GAZETECİLİKTE fikri- takip ilkesi vardır.
Geçmişte yapılan haberlerin son durumunu incelemek gibi bir şey.
Arşive giren Mart ayı haberlerini kontrol ederken rastladım Muhammet Burak Aktaş’ın fotoğrafına.
Muhammet Burak, Evren Mahallesinde oturuyor.
Aşık Yaşar Reyhani İlköğretim Okulu birinci sınıf öğrencisiydi.
Şimdi diyeceksiniz ki:
– Kim bu Muhammet Burak Aktaş?
– – O konumuzun kahramanı…
Anlatayım:
Okul, Özel Harekat Şube Müdürlüğüne giderken karayolunun altında, yani sağında.
Çocuğun evi ise karayolunun üstünde, yani solunda.
Okuldan çıkıyor, karşıya geçecek.
Belki acıkmış, belki de annesini özlemiş.
Bir otomobil hızla geliyor ve o yavruyu yaşamdan koparıyor.
Hazan mevsiminde savrulan bir yeşil yaprak gibi, Aktaş 8 yaşında kara toprağa veriliyor.
‘KAZA GELİYORUM’ DEDİ
O günden sonra Muhammet Burak Aktaş’ı kalbimizin bir köşesine yazdık.
Zaten Aktaş’ın olayına ‘bir trafik kazası oldu, bir çocuk öldü’ şekliyle yaklaşmadık.
Karayolu, mahalle ile eğitim yuvasını ortadan ikiye bölmüş.
Evler üst tarafta, okul ise alt başta.
Yine o dönem öğreniyoruz ki:
Sürücü direksiyon hakimiyetini kaybetmiş, TIR’la okulun kapısına yanaşmış.
Yanı toplu faciaya ramak kalmış.
DRAMI BUZ ÜSTÜNE YAZMADIK, VALİ SAHİP ÇIKTI
Çare şuydu:
Ya okul mahallenin içine taşınacaktı.
Ya da karayoluna bir köprü yapılacaktı.
Biz de 100’e yakın öğrencinin eğitim- öğretim gördüğü okulun sorununu, çözümü ile gündeme taşıdık.
Vali Sebahattin Öztürk, bu hassas olaya aynı duyarlılıkla yaklaştı.
Ve ‘Başka Muhammet Buraklar ölmesin’ diye geçit yaptırılacağını açıkladı.
Dramı buz üstüne yazmadığımızı bir kez daha gördük.
Parmak bastığımız bir sorun anında karşılık buldu.

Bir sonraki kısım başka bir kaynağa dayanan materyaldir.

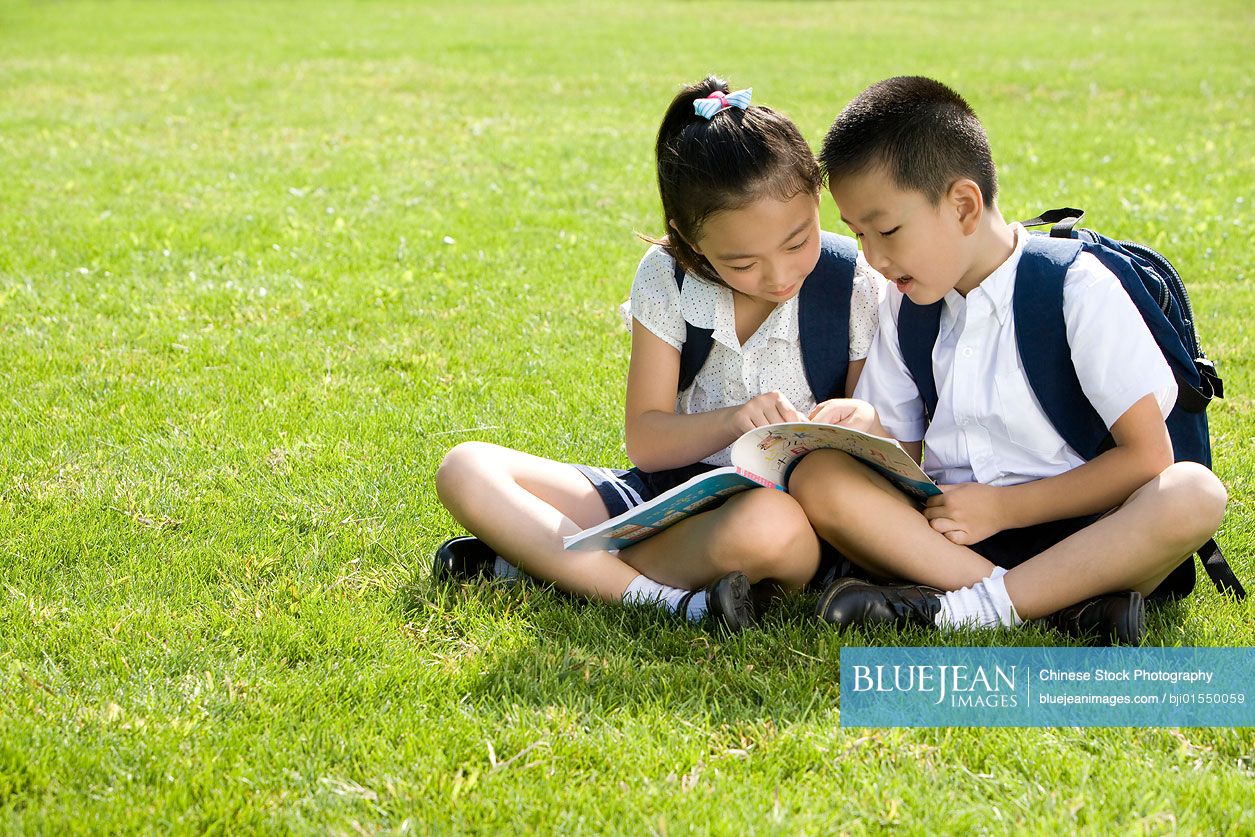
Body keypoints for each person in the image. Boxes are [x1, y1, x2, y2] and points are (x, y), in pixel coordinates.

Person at [433, 77, 884, 631]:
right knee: (466, 468)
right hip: (664, 498)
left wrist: (862, 420)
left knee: (769, 528)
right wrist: (734, 422)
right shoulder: (669, 277)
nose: (779, 273)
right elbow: (647, 441)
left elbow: (870, 449)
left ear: (818, 197)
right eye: (742, 262)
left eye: (797, 242)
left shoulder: (853, 285)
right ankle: (670, 600)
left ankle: (539, 565)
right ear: (689, 241)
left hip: (779, 516)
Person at [788, 76, 1227, 645]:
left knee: (1193, 493)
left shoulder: (1074, 289)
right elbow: (909, 465)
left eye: (888, 229)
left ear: (964, 205)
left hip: (1092, 535)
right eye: (857, 235)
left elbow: (1146, 457)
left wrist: (1004, 508)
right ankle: (1063, 608)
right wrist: (870, 432)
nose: (872, 256)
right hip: (954, 536)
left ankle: (971, 607)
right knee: (820, 477)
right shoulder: (903, 307)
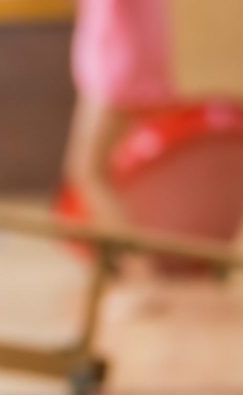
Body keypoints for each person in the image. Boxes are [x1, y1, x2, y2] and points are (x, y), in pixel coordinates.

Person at [62, 0, 175, 226]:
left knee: (88, 172)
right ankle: (124, 252)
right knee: (120, 174)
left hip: (115, 74)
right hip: (132, 67)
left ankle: (138, 258)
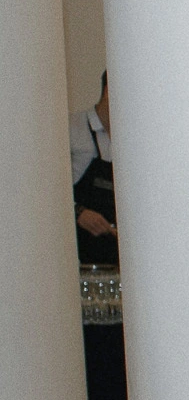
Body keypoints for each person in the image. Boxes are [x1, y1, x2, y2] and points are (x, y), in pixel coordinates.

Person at [69, 70, 117, 266]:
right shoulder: (71, 128)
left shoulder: (131, 139)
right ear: (108, 91)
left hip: (113, 260)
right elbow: (45, 191)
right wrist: (79, 213)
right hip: (77, 258)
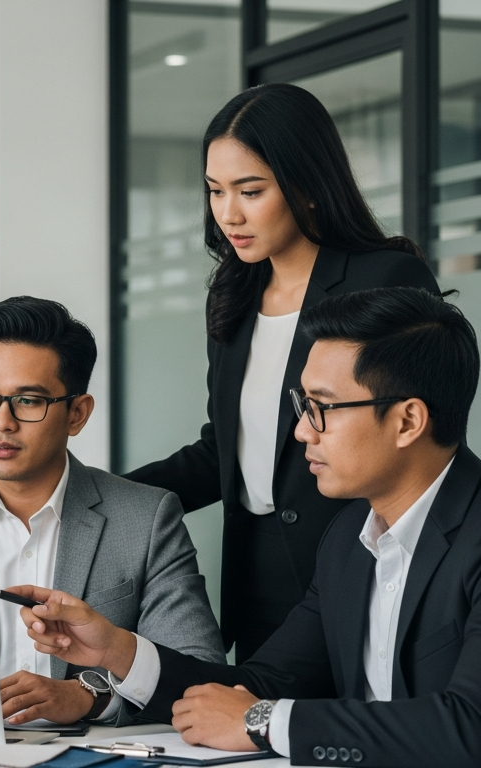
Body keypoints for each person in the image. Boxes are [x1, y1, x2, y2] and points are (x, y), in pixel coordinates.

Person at [11, 287, 481, 767]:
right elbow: (253, 686)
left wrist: (262, 723)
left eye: (322, 409)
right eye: (301, 407)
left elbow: (473, 731)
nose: (302, 431)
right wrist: (119, 651)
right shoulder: (349, 537)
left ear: (408, 420)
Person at [124, 83, 440, 661]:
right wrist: (101, 497)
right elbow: (224, 451)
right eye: (215, 191)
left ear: (307, 185)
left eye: (250, 191)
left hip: (360, 563)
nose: (228, 214)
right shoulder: (234, 292)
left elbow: (416, 440)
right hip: (254, 577)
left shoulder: (385, 277)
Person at [0, 297, 223, 726]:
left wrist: (89, 696)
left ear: (77, 413)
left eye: (29, 401)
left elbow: (201, 673)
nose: (1, 422)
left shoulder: (146, 517)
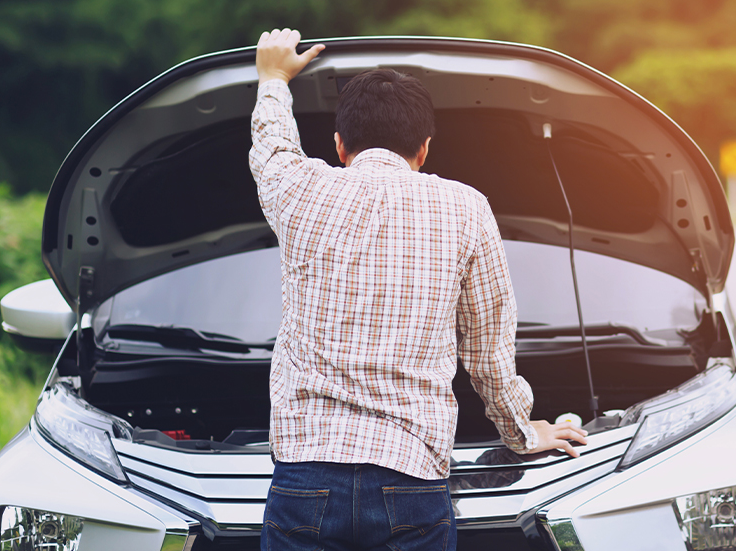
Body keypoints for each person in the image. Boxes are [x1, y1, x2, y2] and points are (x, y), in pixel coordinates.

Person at [249, 29, 587, 551]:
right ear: (424, 149)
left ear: (339, 146)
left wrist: (272, 78)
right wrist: (521, 432)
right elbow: (487, 350)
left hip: (305, 478)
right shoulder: (466, 209)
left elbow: (272, 147)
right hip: (411, 478)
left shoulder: (300, 189)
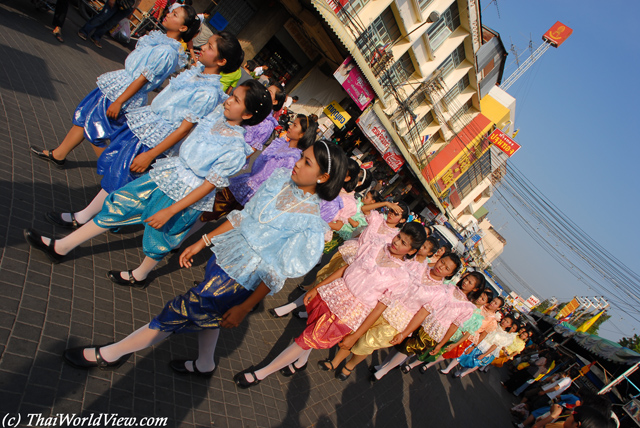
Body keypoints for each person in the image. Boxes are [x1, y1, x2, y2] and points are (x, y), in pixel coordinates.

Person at [60, 141, 348, 375]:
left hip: (240, 282)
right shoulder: (280, 182)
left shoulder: (310, 224)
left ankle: (112, 354)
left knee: (179, 310)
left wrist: (246, 307)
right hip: (222, 259)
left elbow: (276, 273)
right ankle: (205, 364)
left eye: (307, 162)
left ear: (323, 177)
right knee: (208, 315)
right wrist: (202, 241)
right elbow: (242, 218)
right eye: (302, 156)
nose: (297, 162)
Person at [24, 81, 272, 287]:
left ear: (248, 115)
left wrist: (171, 210)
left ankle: (140, 275)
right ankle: (61, 247)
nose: (229, 100)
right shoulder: (216, 115)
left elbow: (208, 187)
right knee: (118, 204)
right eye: (233, 95)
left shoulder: (235, 150)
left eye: (237, 100)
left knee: (161, 236)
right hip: (167, 174)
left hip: (186, 195)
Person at [45, 32, 242, 230]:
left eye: (210, 47)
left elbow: (183, 130)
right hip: (148, 126)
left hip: (155, 138)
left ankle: (83, 217)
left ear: (222, 60)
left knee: (121, 174)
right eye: (206, 44)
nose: (203, 48)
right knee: (120, 172)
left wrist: (150, 155)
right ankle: (109, 217)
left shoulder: (207, 92)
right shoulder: (198, 73)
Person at [233, 222, 427, 388]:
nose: (396, 242)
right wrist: (317, 288)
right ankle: (301, 361)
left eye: (403, 243)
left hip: (350, 313)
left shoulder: (401, 278)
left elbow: (378, 309)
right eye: (399, 236)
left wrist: (355, 336)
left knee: (306, 339)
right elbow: (346, 269)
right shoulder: (376, 245)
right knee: (311, 331)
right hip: (334, 292)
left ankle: (261, 373)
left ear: (411, 251)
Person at [31, 7, 200, 167]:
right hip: (120, 86)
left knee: (96, 131)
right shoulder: (162, 43)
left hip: (125, 92)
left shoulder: (167, 52)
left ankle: (112, 174)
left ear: (183, 27)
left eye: (175, 15)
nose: (169, 15)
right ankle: (59, 154)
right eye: (171, 12)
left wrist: (119, 101)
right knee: (86, 117)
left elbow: (143, 79)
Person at [328, 253, 461, 381]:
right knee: (356, 331)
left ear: (449, 274)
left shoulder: (440, 294)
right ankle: (335, 361)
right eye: (442, 261)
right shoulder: (416, 267)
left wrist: (404, 334)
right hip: (382, 305)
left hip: (399, 322)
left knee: (367, 343)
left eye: (447, 268)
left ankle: (349, 366)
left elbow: (421, 315)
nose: (441, 267)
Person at [77, 0, 142, 49]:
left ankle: (96, 37)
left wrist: (132, 11)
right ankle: (84, 31)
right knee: (102, 17)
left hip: (128, 6)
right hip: (116, 1)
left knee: (110, 23)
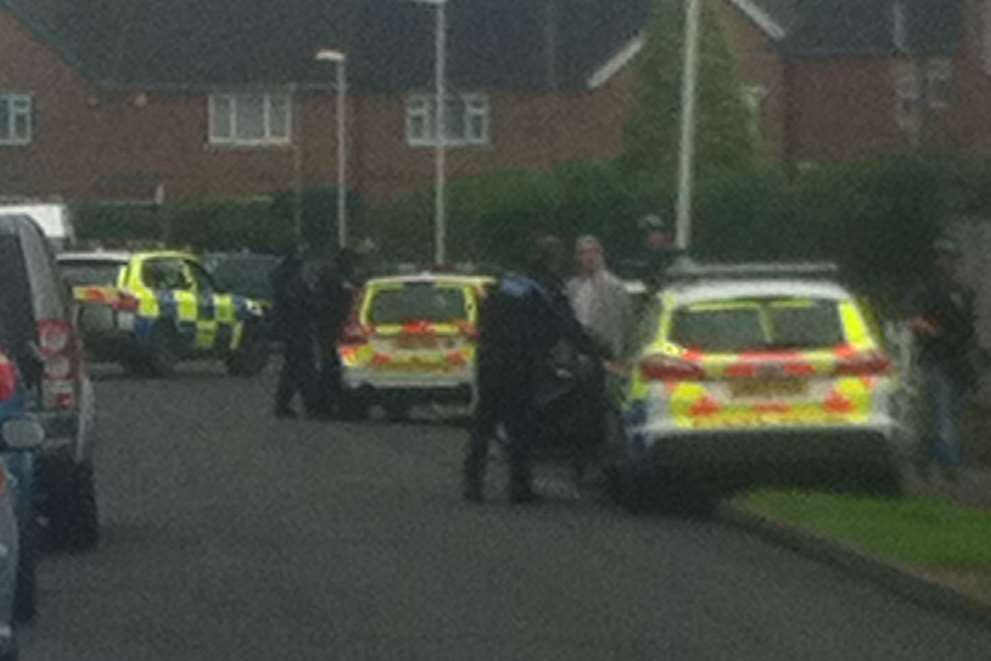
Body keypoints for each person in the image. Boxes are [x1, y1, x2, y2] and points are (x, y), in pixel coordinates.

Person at [462, 236, 601, 504]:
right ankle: (519, 487)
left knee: (485, 420)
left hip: (490, 358)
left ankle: (472, 484)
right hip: (520, 361)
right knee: (520, 424)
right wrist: (595, 352)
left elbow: (484, 316)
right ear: (552, 260)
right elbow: (566, 327)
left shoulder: (505, 283)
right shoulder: (545, 289)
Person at [908, 237, 980, 482]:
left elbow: (969, 328)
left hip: (959, 362)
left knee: (944, 415)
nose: (947, 263)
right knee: (943, 413)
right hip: (935, 359)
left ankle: (923, 459)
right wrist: (936, 334)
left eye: (951, 259)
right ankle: (951, 466)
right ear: (937, 261)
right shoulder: (926, 290)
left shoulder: (965, 293)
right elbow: (915, 320)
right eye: (943, 258)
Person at [566, 235, 635, 363]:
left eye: (593, 252)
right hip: (579, 355)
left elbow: (624, 322)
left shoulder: (614, 286)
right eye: (583, 253)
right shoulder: (572, 287)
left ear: (601, 255)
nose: (589, 257)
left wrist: (619, 355)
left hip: (608, 355)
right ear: (577, 257)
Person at [270, 250, 320, 419]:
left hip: (292, 331)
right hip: (298, 331)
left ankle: (284, 405)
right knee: (305, 370)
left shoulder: (285, 281)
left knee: (292, 371)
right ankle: (312, 406)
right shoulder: (292, 284)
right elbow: (298, 305)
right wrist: (313, 306)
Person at [312, 248, 358, 419]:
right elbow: (341, 301)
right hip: (331, 327)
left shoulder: (332, 276)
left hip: (332, 327)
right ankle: (324, 406)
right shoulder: (334, 278)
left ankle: (327, 405)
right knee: (330, 368)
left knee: (331, 368)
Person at [637, 213, 678, 292]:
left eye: (656, 232)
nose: (653, 237)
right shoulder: (643, 258)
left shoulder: (673, 255)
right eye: (646, 234)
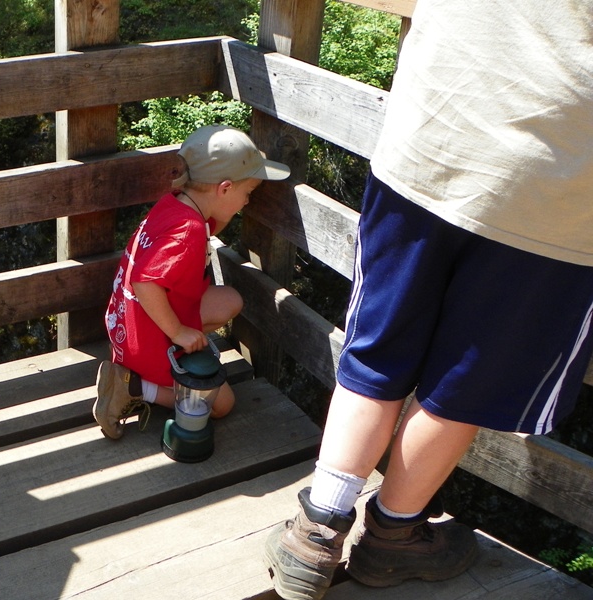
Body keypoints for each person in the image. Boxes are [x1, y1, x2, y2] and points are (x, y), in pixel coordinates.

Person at [264, 0, 593, 598]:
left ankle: (315, 532)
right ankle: (393, 536)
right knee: (467, 379)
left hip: (430, 144)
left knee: (378, 349)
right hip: (555, 191)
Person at [93, 124, 290, 439]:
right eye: (247, 193)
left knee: (230, 300)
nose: (248, 203)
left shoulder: (177, 204)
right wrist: (179, 332)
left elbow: (203, 231)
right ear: (224, 188)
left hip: (128, 325)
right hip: (148, 339)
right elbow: (145, 283)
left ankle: (143, 366)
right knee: (221, 404)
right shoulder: (188, 232)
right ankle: (134, 387)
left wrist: (224, 210)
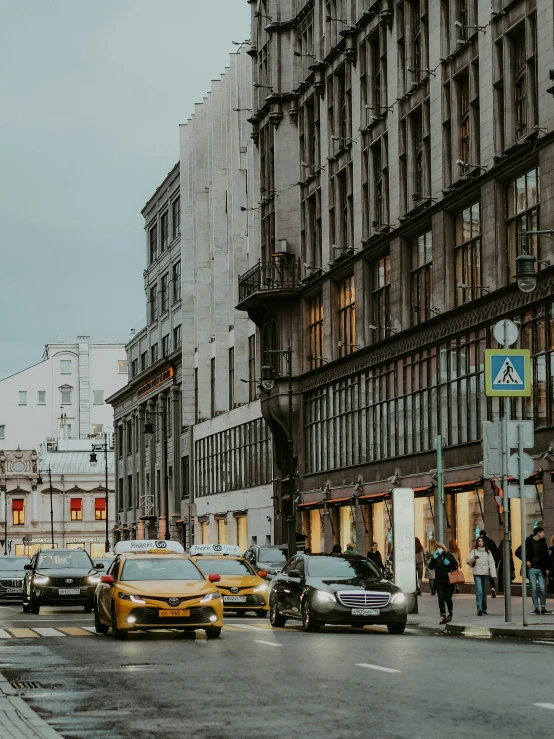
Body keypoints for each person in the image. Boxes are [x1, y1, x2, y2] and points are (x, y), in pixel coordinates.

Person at [515, 526, 551, 615]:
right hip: (531, 569)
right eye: (542, 532)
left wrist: (547, 568)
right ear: (538, 533)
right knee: (533, 589)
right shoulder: (528, 541)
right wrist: (526, 560)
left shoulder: (543, 543)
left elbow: (547, 556)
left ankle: (543, 607)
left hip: (541, 569)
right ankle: (536, 608)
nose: (544, 534)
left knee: (542, 588)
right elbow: (518, 552)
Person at [427, 541, 459, 624]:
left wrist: (449, 564)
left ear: (443, 548)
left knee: (448, 598)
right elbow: (430, 567)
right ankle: (443, 615)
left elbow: (455, 566)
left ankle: (450, 611)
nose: (438, 549)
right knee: (441, 598)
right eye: (437, 548)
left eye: (440, 548)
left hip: (449, 581)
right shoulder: (436, 557)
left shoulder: (449, 555)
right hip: (439, 581)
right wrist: (433, 558)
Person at [467, 536, 497, 616]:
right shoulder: (474, 551)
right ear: (477, 543)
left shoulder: (488, 552)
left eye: (481, 541)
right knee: (479, 591)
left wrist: (493, 575)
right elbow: (468, 561)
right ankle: (479, 609)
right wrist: (473, 558)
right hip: (477, 574)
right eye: (479, 541)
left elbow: (492, 563)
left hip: (485, 574)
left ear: (484, 542)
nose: (480, 542)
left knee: (484, 592)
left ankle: (484, 608)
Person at [479, 530, 498, 597]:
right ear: (486, 534)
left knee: (483, 576)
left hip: (482, 563)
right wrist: (496, 562)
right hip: (491, 562)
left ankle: (483, 590)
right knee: (491, 577)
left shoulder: (480, 543)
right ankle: (492, 588)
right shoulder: (491, 542)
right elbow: (496, 552)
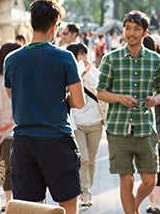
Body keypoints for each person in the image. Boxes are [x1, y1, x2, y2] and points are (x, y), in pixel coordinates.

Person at [4, 0, 84, 214]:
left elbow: (13, 95)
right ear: (55, 25)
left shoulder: (11, 59)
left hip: (24, 142)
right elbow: (79, 101)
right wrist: (60, 97)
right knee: (67, 206)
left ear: (31, 23)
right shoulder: (65, 58)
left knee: (29, 209)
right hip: (57, 140)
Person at [97, 11, 160, 214]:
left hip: (145, 128)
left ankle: (133, 206)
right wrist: (120, 98)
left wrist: (155, 99)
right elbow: (100, 92)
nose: (131, 33)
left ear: (145, 33)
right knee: (126, 178)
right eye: (128, 28)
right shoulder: (111, 59)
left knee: (149, 180)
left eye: (136, 29)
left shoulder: (155, 60)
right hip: (118, 128)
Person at [66, 42, 103, 209]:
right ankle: (85, 193)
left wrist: (86, 75)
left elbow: (100, 91)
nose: (83, 58)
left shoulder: (94, 72)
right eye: (79, 55)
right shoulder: (67, 75)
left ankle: (88, 188)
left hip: (96, 123)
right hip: (78, 124)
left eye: (84, 55)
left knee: (92, 161)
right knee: (84, 159)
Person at [0, 42, 21, 207]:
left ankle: (16, 202)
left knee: (17, 168)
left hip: (19, 127)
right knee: (8, 168)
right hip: (4, 129)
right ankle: (9, 202)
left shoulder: (18, 75)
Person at [142, 35, 160, 214]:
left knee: (147, 163)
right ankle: (155, 202)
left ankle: (152, 199)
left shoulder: (149, 64)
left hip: (147, 122)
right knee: (159, 161)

Okula giden 100 kadar öğrenci ve velileri, öğretmenler ile mahalle halkı da karara sevindi.
ÜST GEÇİT ARIYORUZ ‘YOK’
Aradan günler, haftalar, aylar geçti.
Konu gündemden düştü.
Neredeyse olayın üzerinden altı ay geçti.
Gazeteci arkadaşım Öztürk Akkök’le sohbet ederken Vali Öztürk’ün Muhammet Burak için verdiği söz geldi aklımıza.
-Haydi gidip bir bakalım’ dedik.
Tam okulun önüne yaklaştık.
Bölünmüş yolda çalışma var.
Gözlerimiz yukarda üst geçit arıyoruz.
Bir tur attık ama bir şey göremedik.
YERALTINDA GEÇİT
Gidip, biraz ilerdeki akaryakıt istasyonundan döndük.
Tam okulun karşısındaki bakkala sorduk:
– Burada bir üst geçit yapılacaktı, ne oldu?
– Yapıyorlar, üst geçit değil ama tüp geçit, demez mi?
-Muhammet’in ölümünden sonraki mi?
– Doğru. Ahan da Muhammet’in anne ile babası.
Arabadan indik, sembol olan çocuğun anne ve babası da orada.
Okul ile mahalle arasında yaptırılmakta olan alt geçite baktık.
Köprüyü yapan İnşaat Mühendisi Ahmet Çakırgöz’den bilgiler aldık.
Yolun bir tarafını bitirdiklerini, diğer bölümünü ise en geç bir aya kadar yapacaklarını söyledi.
GÖKTEN DÜŞEN ÜÇ ELMA, KİMLERE GİTTİ
İşte gazeteciliğin keyfi ve tadı burada başlıyor.
Hani hikayeyi anlatır, sonra da:
‘Gökten üç elma düşmüş’ derler ya.
Biz de gökten düşen ilk elmayı Vali Sebahattin Öztürk’e veriyoruz.
Öztürk duyarlı davranmasaydı, o yolda daha çok facia olacaktı.
ikinci elmayı Karayolları Bölge Müdürü Şenol Altıok’a.
Üçüncü elmayı da katkıda bulunan gazetecilerin hak ettiğini düşünüyoruz.